#### WORK TO BE COMPLETED:
Your reply should hold every entry below exactly as written and none of the pictures.

-------- DATA PROVIDED --------

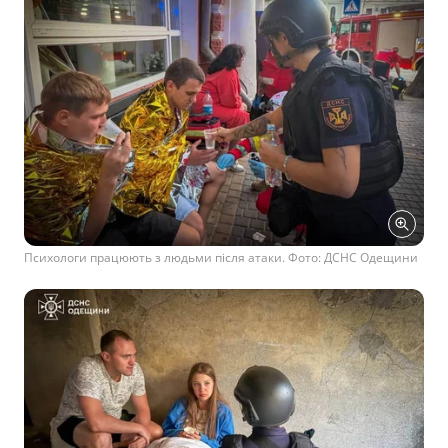
Психологи працюють з людьми після атаки. Фото: ДСНС Одещини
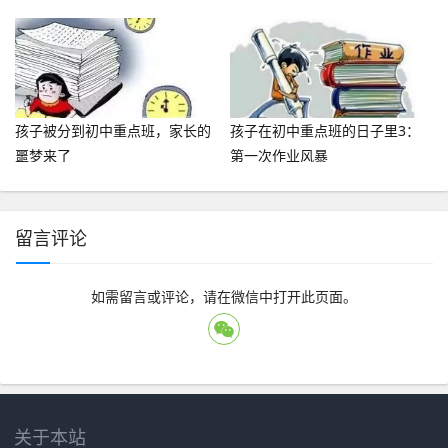
吗？
孩子被分到初中重点班，家长的
孩子在初中重点班的日子里3：
噩梦来了
第一次作业风暴
留言评论
如需留言或评论，请在微信中打开此页面。
关于本站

--------

#### SOLUTION FOR THIS PROBLEM:
Психологи працюють з людьми після атаки. Фото: ДСНС Одещини
吗？
孩子被分到初中重点班，家长的
孩子在初中重点班的日子里3：
噩梦来了
第一次作业风暴
留言评论
如需留言或评论，请在微信中打开此页面。
关于本站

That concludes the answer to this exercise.